◆ **CONSIGNES**
- A) Dites si chacune des affirmations suivantes concorde avec le texte présenté, en répondant par oui ou par non et en citant les mots décisifs du texte. (i) Xu Wenjing devint totalement aveugle sept ans après avoir commencé à perdre la vue. (ii) Xu Wenjing corrigea lui-même les épreuves de son recueil de poèmes. (iii) Cai laoshi décida de calligraphier le recueil sans les commentaires.
- B) Recopiez le passage du texte présenté qui commence par « Cent poèmes en » et se poursuit jusqu’à « recueil, commentaires compris. ».

◆ **TEXTE PRÉSENTÉ**

------------------------------------

Addendum
Une amitié
Cai laoshi et Xu Wenjing 徐文鏡
Une amitié
Luthier à ses heures* et producteur d’une pâte vermillon utilisée pour imprimer les sceaux (印泥 yin ni) d’excellente qualité, Xu Wenjing 徐文鏡 (1895-1975), grand aîné et ami de Cai laoshi, commença à perdre la vue au début années ’50. Sept ans plus tard, il était totalement aveugle.
Après son arrivée à Hong Kong, en 1949, cet artiste complet, aussi bon peintre et calligraphe que remarquable musicien, auteur d’un célèbre ouvrage d’épigraphie, avait, dès 1952, entrepris de noter ses souvenirs de jeunesse sous forme de brefs poèmes.
«Playing qin in the mountains»
peinture de Xu Wenjing
offerte à Robert Van Gulik
(cliquer sur l’image pour l’agrandir).
Cent poèmes en souvenir du Lac de l’Ouest
徐文鏡—西湖百憶
Ayant lu les quatrains que Xu Wenjing avait consacrés au Lac de l’Ouest, ses admirateurs encouragèrent vivement le poète à les publier. Ses yeux, malheureusement ne lui permettaient plus de s’atteler à la correction des épreuves, aussi il demanda à Cai laoshi de faire ce travail à sa place. Elle accepta avec joie, mais en cours de route, elle tomba littéralement amoureuse de cet étonnant ensemble qui, en plus de sa beauté intrinsèque, lui faisait découvrir par le menu des paysages trop rapidement visités dans son enfance et déjà un peu oubliés. «En lisant ce recueil de poèmes, les endroits vus naguère ressurgissent en moi, un à un, comme sortant d’une peinture. Je m’y promène, je m’y attarde et fais le plein de l’émotion qu’ils véhiculent.» Elle décida alors qu’elle allait calligraphier l’ensemble du recueil, commentaires compris.

------------------------------------

◆ **DONNÉES**
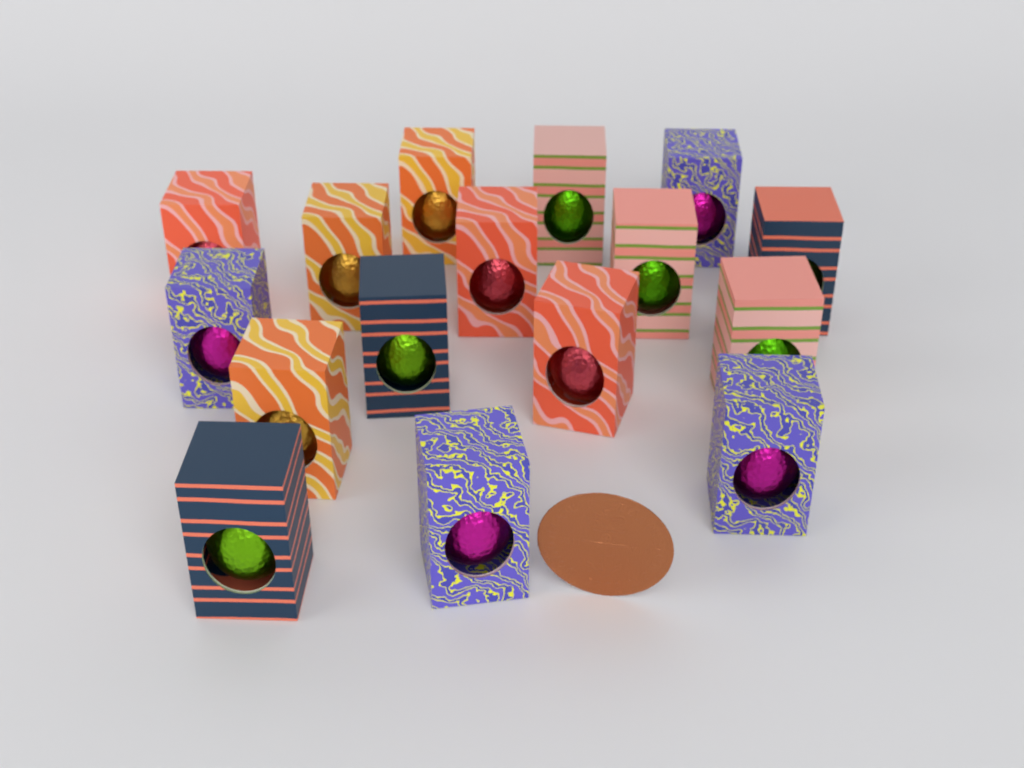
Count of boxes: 16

------------------------------------

◆ **CORRIGÉS**
- A)
(i) Oui : « Sept ans plus tard, il était totalement aveugle. »
(ii) Non : « Ses yeux, malheureusement ne lui permettaient plus de s’atteler à la correction des épreuves, aussi il demanda à Cai laoshi de faire ce travail à sa place. »
(iii) Non : « Elle décida alors qu’elle allait calligraphier l’ensemble du recueil, commentaires compris. »

- B)
Cent poèmes en souvenir du Lac de l’Ouest
徐文鏡—西湖百憶
Ayant lu les quatrains que Xu Wenjing avait consacrés au Lac de l’Ouest, ses admirateurs encouragèrent vivement le poète à les publier. Ses yeux, malheureusement ne lui permettaient plus de s’atteler à la correction des épreuves, aussi il demanda à Cai laoshi de faire ce travail à sa place. Elle accepta avec joie, mais en cours de route, elle tomba littéralement amoureuse de cet étonnant ensemble qui, en plus de sa beauté intrinsèque, lui faisait découvrir par le menu des paysages trop rapidement visités dans son enfance et déjà un peu oubliés. «En lisant ce recueil de poèmes, les endroits vus naguère ressurgissent en moi, un à un, comme sortant d’une peinture. Je m’y promène, je m’y attarde et fais le plein de l’émotion qu’ils véhiculent.» Elle décida alors qu’elle allait calligraphier l’ensemble du recueil, commentaires compris.